Las protestas sociales en la región son altamente complejas y si bien están relacionadas por expresiones de desigualdad comunes, en cada país o espacio territorial adquieren diversa intensidad y expresión, así como muchas de ellas retomaron un nivel de latencia –pues no se han dado soluciones estructurales: la corrupción campea, el usufructo de los bienes públicos prevalece; la  pobreza multidimensional se afianza (según la Cepal retrocedimos tres décadas en avances en derechos y desarrollo), los conflictos sociales se expresan y representan tanto en el plano local y nacional como en el cultural global, demandando así que los Estados proporcionen una mayor eficacia y eficiencia institucional con medidas oportunas, transparentes e inclusivas; sin embargo estos, en los niveles nacional y subnacional, omnipresentes en todas las esferas conflictivas tienen evidentes limitaciones para procesarlas, de ahí que sus estrategias de abordaje vayan por el ejercicio de poder y violencias directa y estructural, contribuyendo así a sociedades polarizadas, por no decir fragmentadas.

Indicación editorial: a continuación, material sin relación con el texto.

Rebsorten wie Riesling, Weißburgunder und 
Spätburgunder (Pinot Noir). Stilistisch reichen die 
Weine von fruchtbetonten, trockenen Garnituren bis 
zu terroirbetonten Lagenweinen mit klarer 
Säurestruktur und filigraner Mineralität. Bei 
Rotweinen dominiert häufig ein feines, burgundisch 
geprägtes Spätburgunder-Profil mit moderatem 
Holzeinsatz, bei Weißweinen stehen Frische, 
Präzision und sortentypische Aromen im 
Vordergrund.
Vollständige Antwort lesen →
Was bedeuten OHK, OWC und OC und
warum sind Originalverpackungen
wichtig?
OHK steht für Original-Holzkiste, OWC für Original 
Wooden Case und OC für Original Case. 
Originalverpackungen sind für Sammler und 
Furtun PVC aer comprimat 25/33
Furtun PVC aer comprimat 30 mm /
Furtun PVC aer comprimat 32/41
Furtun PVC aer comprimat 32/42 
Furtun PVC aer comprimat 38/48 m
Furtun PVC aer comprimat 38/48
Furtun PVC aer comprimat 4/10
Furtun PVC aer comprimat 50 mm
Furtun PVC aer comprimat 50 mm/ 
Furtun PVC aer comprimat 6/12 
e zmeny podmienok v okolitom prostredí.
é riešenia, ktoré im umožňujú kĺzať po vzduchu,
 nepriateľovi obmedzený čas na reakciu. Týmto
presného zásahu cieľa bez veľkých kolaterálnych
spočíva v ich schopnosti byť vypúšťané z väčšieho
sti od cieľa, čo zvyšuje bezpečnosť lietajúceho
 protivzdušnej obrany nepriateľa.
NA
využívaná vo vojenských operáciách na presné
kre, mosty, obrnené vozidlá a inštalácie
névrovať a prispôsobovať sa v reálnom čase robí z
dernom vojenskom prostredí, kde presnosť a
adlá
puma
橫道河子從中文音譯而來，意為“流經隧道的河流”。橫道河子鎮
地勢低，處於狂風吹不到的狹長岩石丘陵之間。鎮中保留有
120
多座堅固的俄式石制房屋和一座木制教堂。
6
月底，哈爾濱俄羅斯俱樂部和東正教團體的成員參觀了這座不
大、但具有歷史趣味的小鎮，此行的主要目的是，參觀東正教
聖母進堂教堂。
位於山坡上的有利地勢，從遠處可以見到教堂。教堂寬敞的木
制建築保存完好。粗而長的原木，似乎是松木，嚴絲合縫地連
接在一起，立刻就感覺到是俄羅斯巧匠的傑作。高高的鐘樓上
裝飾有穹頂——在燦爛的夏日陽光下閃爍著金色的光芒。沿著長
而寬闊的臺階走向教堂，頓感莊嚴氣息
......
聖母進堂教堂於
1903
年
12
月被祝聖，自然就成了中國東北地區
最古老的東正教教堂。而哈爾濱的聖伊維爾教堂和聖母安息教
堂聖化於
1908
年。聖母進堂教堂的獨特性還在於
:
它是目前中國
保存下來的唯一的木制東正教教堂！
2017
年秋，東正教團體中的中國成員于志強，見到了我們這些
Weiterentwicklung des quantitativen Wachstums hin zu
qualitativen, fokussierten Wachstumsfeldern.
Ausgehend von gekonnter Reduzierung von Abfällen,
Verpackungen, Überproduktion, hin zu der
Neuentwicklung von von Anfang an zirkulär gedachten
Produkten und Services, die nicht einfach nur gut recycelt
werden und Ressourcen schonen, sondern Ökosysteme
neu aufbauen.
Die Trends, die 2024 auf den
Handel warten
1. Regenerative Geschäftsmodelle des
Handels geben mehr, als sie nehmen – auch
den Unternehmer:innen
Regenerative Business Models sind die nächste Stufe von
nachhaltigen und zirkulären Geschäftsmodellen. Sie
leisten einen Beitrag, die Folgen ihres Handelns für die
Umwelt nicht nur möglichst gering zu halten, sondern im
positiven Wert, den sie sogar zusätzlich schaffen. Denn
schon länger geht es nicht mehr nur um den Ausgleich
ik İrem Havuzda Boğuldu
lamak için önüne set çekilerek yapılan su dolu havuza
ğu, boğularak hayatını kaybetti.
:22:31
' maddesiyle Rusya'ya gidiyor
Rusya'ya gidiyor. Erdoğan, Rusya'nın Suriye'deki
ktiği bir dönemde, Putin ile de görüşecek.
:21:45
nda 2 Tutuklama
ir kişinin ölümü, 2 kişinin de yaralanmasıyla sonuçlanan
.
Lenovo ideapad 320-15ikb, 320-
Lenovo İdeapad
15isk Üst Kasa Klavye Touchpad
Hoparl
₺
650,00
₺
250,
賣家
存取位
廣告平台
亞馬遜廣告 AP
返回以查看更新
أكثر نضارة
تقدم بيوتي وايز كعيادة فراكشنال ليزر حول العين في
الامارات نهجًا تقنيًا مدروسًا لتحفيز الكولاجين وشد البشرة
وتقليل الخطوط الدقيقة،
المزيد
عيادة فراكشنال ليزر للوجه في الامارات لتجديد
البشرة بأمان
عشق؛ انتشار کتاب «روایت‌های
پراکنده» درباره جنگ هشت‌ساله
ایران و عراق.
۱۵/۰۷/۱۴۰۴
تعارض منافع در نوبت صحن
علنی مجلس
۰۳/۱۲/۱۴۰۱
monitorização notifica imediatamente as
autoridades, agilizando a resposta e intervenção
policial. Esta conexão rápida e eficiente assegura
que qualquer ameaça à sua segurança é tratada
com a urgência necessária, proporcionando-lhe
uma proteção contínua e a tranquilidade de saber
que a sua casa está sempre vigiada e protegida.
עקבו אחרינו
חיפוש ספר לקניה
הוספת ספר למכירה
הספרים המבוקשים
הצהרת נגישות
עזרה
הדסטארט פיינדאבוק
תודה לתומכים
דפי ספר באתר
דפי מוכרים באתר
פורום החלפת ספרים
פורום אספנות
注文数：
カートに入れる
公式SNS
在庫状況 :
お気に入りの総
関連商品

Un elemento no menor con los otros escenarios de conflictos sociales tiene que ver con procesos de información y comunicación y su incidencia en la agenda pública y la generación de corrientes de opinión: la redes sociales digitales, autopistas también de conocimiento y saberes donde el control lo tienen unos pocos –muy pocos– y donde se afianza las tensiones y la polarización con efectos multiplicadores en los nuevos escenarios de poder generando climas de atención que dispersan o disipan temas estructurales y trascendentales (que tienen que ver con los epicentros de la conflictividad) y se los reduce hasta una mínima expresión. En cambio, se afianzan los eventos y episodios de los conflictos sociales de manera tendenciosa, en escalada hacia la violencia, alentando desde el discurso a generar estados de tensión y enfrentamiento permanente, mientras le(s) convenga(n).